Oui, c'est ce qui ressort de notre étude. Par exemple, une personne qui performe beaucoup mais qui n'a qu'un BTS sera moins vue comme un talent que quelqu'un qui performe normalement, mais qui a un très beau diplôme. Cela pose évidemment un problème car cela signifie que dans le milieu professionnel, nous pensons encore que le talent est davantage lié au diplôme qu'à la compétence et à la performance au sein d'une entreprise.

Pourriez-vous expliquer ce paradoxe que vous avez identifié entre les sentiments des cadres et les réelles approches des équipes RH ?

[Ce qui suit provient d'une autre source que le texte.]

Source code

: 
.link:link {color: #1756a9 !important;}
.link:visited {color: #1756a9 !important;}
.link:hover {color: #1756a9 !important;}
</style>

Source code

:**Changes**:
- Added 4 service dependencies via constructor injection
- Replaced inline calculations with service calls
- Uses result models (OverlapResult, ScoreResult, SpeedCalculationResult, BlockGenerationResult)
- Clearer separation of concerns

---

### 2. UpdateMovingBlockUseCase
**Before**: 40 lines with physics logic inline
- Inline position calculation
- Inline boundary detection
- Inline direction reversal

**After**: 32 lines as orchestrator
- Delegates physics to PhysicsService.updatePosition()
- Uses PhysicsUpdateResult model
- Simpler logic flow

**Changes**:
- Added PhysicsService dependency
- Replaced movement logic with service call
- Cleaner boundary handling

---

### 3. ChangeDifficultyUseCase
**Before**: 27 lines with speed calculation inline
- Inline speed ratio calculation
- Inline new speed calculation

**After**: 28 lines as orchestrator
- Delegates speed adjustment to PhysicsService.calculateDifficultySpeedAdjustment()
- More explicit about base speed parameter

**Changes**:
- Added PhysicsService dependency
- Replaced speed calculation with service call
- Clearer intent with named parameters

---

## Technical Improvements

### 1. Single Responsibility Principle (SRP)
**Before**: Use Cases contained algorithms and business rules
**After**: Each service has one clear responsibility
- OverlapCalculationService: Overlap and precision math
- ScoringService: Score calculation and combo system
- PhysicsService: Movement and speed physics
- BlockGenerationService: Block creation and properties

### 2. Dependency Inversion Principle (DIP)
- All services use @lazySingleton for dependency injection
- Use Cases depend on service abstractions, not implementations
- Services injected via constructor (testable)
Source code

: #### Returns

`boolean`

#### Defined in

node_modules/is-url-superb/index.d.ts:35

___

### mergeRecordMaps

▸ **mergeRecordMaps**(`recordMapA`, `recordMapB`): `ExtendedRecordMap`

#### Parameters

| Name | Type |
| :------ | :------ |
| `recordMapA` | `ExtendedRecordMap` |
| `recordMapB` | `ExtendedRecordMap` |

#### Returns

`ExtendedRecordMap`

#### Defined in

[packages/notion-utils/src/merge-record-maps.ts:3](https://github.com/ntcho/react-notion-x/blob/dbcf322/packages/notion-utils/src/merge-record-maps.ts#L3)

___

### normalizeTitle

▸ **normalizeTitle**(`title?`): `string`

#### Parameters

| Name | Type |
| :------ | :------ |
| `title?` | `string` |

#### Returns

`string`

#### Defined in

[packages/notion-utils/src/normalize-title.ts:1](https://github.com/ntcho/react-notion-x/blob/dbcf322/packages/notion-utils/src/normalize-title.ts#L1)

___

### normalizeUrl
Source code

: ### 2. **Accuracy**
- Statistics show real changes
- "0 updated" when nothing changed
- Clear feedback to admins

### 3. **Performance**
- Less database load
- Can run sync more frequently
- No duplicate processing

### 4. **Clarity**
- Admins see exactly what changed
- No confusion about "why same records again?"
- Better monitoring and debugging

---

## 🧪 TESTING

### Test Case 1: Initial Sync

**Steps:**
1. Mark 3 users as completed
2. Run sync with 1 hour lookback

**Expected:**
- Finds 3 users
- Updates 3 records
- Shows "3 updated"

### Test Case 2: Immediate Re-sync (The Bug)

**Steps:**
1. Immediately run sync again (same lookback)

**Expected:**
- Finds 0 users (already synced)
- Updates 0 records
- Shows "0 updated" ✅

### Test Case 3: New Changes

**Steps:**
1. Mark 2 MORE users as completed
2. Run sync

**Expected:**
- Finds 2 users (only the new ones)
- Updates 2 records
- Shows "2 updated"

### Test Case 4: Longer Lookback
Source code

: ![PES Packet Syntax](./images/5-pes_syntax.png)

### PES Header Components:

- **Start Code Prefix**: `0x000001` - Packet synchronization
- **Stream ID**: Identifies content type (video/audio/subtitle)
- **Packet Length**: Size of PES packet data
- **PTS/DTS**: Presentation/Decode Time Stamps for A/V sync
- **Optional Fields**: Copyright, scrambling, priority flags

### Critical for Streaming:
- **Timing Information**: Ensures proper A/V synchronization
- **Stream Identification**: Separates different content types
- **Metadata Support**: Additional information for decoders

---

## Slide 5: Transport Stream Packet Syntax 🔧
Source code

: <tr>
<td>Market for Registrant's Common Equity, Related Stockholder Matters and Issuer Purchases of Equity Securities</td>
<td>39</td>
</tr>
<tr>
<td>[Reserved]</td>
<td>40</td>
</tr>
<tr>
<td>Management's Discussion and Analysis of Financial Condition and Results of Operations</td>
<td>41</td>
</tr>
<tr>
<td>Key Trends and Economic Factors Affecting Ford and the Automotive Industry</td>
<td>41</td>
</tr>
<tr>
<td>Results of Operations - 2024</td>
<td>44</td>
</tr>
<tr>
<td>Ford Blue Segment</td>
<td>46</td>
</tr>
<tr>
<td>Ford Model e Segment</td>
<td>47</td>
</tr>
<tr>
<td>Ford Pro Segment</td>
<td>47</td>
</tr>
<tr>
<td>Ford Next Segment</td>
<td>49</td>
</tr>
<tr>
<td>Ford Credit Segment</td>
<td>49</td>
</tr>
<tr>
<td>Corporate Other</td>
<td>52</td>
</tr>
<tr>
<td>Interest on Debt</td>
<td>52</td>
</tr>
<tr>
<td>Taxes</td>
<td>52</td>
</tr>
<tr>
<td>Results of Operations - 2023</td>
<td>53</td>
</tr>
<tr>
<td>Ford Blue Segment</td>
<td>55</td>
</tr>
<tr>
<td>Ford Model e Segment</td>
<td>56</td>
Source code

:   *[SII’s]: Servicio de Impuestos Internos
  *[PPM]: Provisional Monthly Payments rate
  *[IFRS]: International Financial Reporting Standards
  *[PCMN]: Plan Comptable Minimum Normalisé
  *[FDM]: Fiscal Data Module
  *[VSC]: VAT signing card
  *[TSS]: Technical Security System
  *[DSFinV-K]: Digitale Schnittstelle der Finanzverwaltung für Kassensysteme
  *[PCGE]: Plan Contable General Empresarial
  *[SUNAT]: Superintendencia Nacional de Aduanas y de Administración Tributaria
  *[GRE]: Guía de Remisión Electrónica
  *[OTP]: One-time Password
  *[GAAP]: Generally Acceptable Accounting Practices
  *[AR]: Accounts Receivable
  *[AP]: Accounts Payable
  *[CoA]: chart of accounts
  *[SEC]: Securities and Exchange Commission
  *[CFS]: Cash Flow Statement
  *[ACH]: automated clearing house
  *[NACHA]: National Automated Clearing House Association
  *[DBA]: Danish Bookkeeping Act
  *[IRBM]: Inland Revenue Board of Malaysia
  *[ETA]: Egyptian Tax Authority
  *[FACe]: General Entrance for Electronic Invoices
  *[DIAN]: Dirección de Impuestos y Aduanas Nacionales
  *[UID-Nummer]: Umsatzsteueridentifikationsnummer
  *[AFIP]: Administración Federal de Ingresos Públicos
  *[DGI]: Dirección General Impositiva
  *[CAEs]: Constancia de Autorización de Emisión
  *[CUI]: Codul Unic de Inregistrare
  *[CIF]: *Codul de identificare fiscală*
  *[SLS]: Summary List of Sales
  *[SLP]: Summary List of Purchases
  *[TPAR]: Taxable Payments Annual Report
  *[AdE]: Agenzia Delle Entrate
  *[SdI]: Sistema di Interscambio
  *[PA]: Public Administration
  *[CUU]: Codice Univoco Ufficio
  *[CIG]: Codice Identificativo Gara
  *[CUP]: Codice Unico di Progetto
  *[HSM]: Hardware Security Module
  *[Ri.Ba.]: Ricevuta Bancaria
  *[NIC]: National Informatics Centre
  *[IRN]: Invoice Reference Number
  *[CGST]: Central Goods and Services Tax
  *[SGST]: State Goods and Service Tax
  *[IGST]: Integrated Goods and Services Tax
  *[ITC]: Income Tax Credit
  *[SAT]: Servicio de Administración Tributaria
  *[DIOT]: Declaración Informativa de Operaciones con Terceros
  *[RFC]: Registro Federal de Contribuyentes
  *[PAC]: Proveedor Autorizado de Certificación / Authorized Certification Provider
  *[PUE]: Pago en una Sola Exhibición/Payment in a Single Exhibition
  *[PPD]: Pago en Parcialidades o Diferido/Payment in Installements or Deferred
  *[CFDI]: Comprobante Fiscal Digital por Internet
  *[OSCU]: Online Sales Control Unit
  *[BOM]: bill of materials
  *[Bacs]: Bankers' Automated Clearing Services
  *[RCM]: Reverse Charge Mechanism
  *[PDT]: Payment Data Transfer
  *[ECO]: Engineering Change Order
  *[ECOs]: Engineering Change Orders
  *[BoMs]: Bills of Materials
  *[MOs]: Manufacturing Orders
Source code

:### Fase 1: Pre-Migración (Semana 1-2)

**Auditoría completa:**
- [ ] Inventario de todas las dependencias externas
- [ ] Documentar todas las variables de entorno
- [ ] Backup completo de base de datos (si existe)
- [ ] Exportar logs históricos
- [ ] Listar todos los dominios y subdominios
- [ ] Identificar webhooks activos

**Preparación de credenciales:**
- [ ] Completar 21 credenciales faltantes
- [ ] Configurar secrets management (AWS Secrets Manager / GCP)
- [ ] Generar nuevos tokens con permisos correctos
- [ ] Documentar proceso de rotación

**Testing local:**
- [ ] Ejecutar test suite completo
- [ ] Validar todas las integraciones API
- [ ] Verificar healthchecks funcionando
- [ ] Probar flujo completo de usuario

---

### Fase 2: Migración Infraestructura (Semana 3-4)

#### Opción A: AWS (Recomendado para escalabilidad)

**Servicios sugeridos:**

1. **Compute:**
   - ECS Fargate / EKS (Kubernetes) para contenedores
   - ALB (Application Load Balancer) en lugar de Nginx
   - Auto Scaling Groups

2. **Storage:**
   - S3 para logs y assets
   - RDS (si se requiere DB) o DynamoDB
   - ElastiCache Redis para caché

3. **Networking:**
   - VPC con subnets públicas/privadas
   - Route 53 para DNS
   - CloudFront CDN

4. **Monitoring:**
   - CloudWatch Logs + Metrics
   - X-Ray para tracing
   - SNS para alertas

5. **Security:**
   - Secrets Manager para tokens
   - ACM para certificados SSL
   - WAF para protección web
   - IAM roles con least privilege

Je crois que c'est un peu le décalage qu'il existe entre l'expert et le novice. Le métier des équipes RH, c'est de réfléchir à ce qu'elles veulent faire de leurs collaborateurs et donc elles ont forcément réfléchi à l'intégration de chacun. Elles ont une certaine expertise et savent bien que tous les collaborateurs ont leurs propres talents. En revanche, je pense que les cadres, eux, sont victimes de la symbolique de la notion de talent, qui serait très sélective à leurs yeux.

Est-ce problématique ?

Oui, je pense que ce décalage entre ce que veulent faire les équipes RH avec cette dimension inclusive et ce qu'en pensent les cadres avec cette lecture plus élitiste est problématique. Il pourrait créer un monde des cadres à deux vitesses avec d'un côté des "élites" dotées de beaux diplômes et qui n'ont aucune gêne à se considérer comme étant des talents, et de l'autre, les cadres "lambdas" qui ne vont pas avoir de grandes ambitions car ils ne croient pas en leur talent. Les bons salaires iraient forcément à la première catégorie, même si les travailleurs appartenant à la seconde catégorie présentent de meilleures performances.